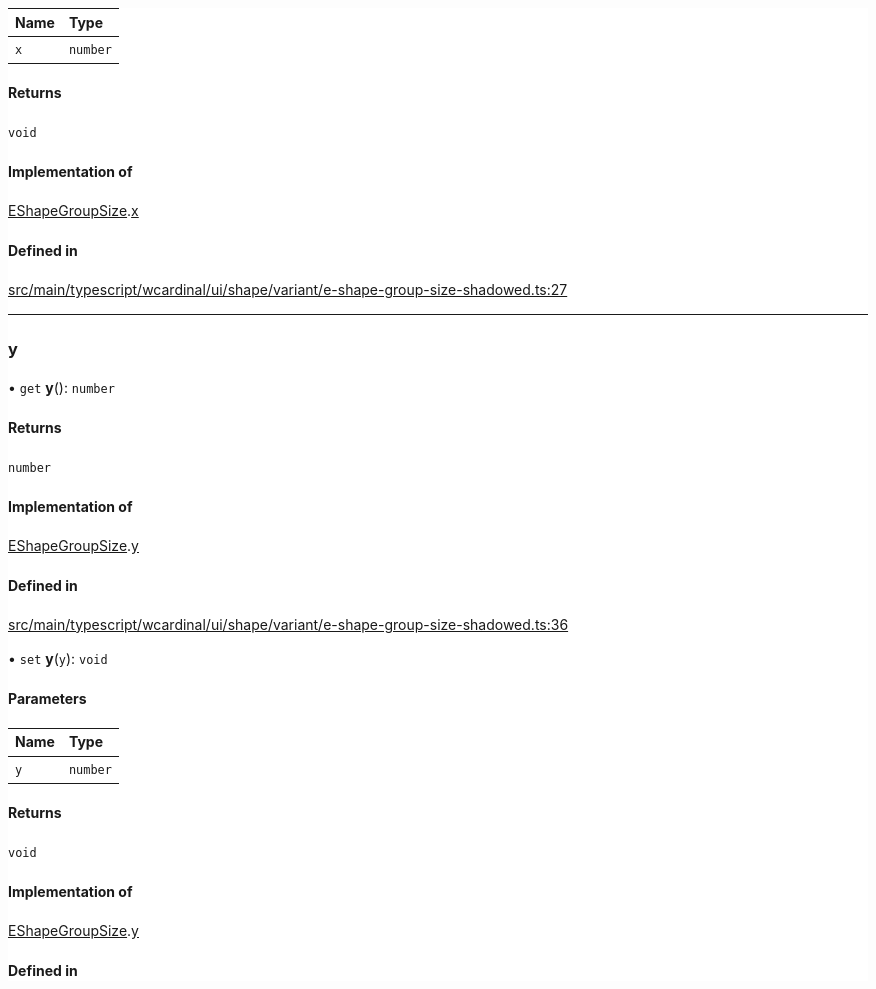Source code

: | Name | Type |
| :------ | :------ |
| `x` | `number` |

#### Returns

`void`

#### Implementation of

[EShapeGroupSize](../interfaces/EShapeGroupSize.md).[x](../interfaces/EShapeGroupSize.md#x)

#### Defined in

[src/main/typescript/wcardinal/ui/shape/variant/e-shape-group-size-shadowed.ts:27](https://github.com/winter-cardinal/winter-cardinal-ui/blob/v0.227.0/src/main/typescript/wcardinal/ui/shape/variant/e-shape-group-size-shadowed.ts#L27)

___

### y

• `get` **y**(): `number`

#### Returns

`number`

#### Implementation of

[EShapeGroupSize](../interfaces/EShapeGroupSize.md).[y](../interfaces/EShapeGroupSize.md#y)

#### Defined in

[src/main/typescript/wcardinal/ui/shape/variant/e-shape-group-size-shadowed.ts:36](https://github.com/winter-cardinal/winter-cardinal-ui/blob/v0.227.0/src/main/typescript/wcardinal/ui/shape/variant/e-shape-group-size-shadowed.ts#L36)

• `set` **y**(`y`): `void`

#### Parameters

| Name | Type |
| :------ | :------ |
| `y` | `number` |

#### Returns

`void`

#### Implementation of

[EShapeGroupSize](../interfaces/EShapeGroupSize.md).[y](../interfaces/EShapeGroupSize.md#y)

#### Defined in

= = = =

▸ **Directive**: Rewrite the material above, replacing every "Defined in" with "Declared in" and keeping everything else as it is. Leave out the pictures.

▸ **Answer to this problem**:
Source code

: | Name | Type |
| :------ | :------ |
| `x` | `number` |

#### Returns

`void`

#### Implementation of

[EShapeGroupSize](../interfaces/EShapeGroupSize.md).[x](../interfaces/EShapeGroupSize.md#x)

#### Declared in

[src/main/typescript/wcardinal/ui/shape/variant/e-shape-group-size-shadowed.ts:27](https://github.com/winter-cardinal/winter-cardinal-ui/blob/v0.227.0/src/main/typescript/wcardinal/ui/shape/variant/e-shape-group-size-shadowed.ts#L27)

___

### y

• `get` **y**(): `number`

#### Returns

`number`

#### Implementation of

[EShapeGroupSize](../interfaces/EShapeGroupSize.md).[y](../interfaces/EShapeGroupSize.md#y)

#### Declared in

[src/main/typescript/wcardinal/ui/shape/variant/e-shape-group-size-shadowed.ts:36](https://github.com/winter-cardinal/winter-cardinal-ui/blob/v0.227.0/src/main/typescript/wcardinal/ui/shape/variant/e-shape-group-size-shadowed.ts#L36)

• `set` **y**(`y`): `void`

#### Parameters

| Name | Type |
| :------ | :------ |
| `y` | `number` |

#### Returns

`void`

#### Implementation of

[EShapeGroupSize](../interfaces/EShapeGroupSize.md).[y](../interfaces/EShapeGroupSize.md#y)

#### Declared in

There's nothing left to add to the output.